John Kasich blocks Ohio cities from raising their own minimum wages

The legislation is in direct response to an upcoming city vote on a $15 minimum wage.

Ohio Gov. John Kasich (R) CREDIT: AP Photo/John Minchillo
Ohio Gov. John Kasich (R) CREDIT: AP Photo/John Minchillo

This week, Ohio Gov. John Kasich (R) signed a bill that blocks any city or other local government in the state from raising its own minimum wage above the state’s floor of $8.10 an hour.

The legislation, which was passed by state lawmakers earlier in the month, was in direct response to an upcoming vote in Cleveland on whether to raise its wage. While the state’s wage will raise to $8.15 next year, Cleveland residents will vote in May on whether to raise their minimum to $12 by 2018 and $15 by 2021. With the new law in place, however, they won’t actually have any power to raise their minimum wage.

Ohio joins a growing number of states that have passed such preemption laws blocking cities from increasing their own minimum wages and implementing paid sick leave requirements. According to a ThinkProgress analysis, 20 states have already passed such laws, including 19 that specifically target minimum wage raises, 11 of which have been enacted since 2013. Fifteen ban local paid sick leave measures.

These laws have ramped up just as the successful movement for a higher minimum wage has taken off. In 2012, the Fight for 15 movement was launched with the first-ever fast food industry strike in New York City. Since then, state and local minimum wage increases have boosted pay for 19 million workers by a collective $61.5 billion.

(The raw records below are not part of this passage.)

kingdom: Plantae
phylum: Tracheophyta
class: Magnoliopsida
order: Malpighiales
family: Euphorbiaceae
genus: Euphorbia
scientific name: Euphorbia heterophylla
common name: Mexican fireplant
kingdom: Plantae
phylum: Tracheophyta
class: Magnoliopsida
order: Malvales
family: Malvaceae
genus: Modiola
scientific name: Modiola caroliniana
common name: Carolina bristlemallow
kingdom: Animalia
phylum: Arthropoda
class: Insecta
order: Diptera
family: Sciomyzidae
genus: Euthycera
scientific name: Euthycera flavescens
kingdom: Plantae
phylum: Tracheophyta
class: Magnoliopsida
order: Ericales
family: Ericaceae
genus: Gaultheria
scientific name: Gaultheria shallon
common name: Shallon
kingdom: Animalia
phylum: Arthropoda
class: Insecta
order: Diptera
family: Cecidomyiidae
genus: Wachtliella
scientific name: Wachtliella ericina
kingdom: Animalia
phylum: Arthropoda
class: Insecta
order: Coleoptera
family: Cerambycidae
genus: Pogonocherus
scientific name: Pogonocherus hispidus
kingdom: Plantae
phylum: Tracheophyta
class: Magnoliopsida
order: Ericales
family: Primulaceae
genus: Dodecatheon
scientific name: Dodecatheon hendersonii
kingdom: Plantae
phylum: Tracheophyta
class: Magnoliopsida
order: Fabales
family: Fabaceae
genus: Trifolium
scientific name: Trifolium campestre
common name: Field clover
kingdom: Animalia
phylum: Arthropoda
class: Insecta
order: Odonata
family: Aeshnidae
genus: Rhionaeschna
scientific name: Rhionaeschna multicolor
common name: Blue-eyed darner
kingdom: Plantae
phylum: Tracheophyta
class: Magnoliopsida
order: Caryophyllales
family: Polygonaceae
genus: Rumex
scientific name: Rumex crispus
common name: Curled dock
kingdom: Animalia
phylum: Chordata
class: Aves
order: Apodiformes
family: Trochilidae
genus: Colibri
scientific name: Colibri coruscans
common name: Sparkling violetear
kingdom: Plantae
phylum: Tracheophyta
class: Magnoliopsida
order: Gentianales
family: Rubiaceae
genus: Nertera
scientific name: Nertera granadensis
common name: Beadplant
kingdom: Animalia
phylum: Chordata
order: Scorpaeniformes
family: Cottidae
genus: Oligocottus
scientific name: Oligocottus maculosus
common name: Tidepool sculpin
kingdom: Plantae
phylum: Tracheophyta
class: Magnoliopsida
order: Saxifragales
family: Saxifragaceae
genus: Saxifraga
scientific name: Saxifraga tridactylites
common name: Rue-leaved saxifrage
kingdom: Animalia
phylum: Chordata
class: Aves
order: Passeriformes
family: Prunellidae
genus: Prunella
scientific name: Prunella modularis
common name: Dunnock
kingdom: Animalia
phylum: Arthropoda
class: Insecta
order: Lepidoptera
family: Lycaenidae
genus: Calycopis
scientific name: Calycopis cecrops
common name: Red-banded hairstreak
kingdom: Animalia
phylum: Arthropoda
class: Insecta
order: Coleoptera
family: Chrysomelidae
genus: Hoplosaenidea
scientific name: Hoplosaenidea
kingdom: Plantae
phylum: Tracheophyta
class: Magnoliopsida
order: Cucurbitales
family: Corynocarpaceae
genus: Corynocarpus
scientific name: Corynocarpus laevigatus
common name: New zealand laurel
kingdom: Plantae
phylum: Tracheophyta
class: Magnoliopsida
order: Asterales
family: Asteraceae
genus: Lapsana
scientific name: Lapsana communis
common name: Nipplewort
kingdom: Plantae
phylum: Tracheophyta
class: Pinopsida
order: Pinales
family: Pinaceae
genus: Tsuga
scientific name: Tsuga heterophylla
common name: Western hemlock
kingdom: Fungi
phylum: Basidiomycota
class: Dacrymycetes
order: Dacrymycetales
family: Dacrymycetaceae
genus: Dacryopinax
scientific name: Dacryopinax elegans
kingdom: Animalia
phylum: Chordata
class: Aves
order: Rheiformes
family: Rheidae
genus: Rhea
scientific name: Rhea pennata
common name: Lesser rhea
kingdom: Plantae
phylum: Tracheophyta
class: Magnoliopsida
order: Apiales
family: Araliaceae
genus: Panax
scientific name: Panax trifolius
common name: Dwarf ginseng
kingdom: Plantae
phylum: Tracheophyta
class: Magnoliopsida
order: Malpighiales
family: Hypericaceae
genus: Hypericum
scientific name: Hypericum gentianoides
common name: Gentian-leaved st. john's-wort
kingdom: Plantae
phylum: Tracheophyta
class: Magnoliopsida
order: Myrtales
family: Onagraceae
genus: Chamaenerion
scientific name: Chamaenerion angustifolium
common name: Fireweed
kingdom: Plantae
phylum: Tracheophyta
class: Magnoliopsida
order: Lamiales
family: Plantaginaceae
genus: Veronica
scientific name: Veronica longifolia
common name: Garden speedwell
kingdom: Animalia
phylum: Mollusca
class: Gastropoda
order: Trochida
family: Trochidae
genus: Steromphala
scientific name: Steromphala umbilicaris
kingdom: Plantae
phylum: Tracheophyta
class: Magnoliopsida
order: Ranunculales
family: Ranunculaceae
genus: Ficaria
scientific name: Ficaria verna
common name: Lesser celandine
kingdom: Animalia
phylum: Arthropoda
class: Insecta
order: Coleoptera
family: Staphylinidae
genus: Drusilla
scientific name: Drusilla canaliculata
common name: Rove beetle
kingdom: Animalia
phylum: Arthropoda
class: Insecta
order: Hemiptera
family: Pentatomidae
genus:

And 2016 was the most successful year in the movement so far. According to the National Employment Law Project, 21 minimum wage increases were approved this year, including 14 at the local level. There are now 19 places that have raised their minimum wages to $15 an hour, including two states.


Meanwhile, 30 municipalities and seven states have passed laws requiring employers to offer their workers paid sick days.

A number of the preemption laws have, as in Ohio, come in direct response to these kinds of local campaigns. Arizona’s passed after a movement began in Flagstaff to increase the minimum wage and guarantee paid sick leave. Alabama lawmakers passed their law to block a $10.10 minimum wage increase in Birmingham.

The counter-movement of preemption legislation has also been fueled by partisan interests. Of the 20 laws blocking higher minimum wages, 14 — including Ohio’s — were signed into law by a Republican governor. The American Legislative Exchange Council, a coalition of conservative lawmakers and private sector groups, has also been heavily involved in these efforts, and many of the laws are based off of the organization’s model bills.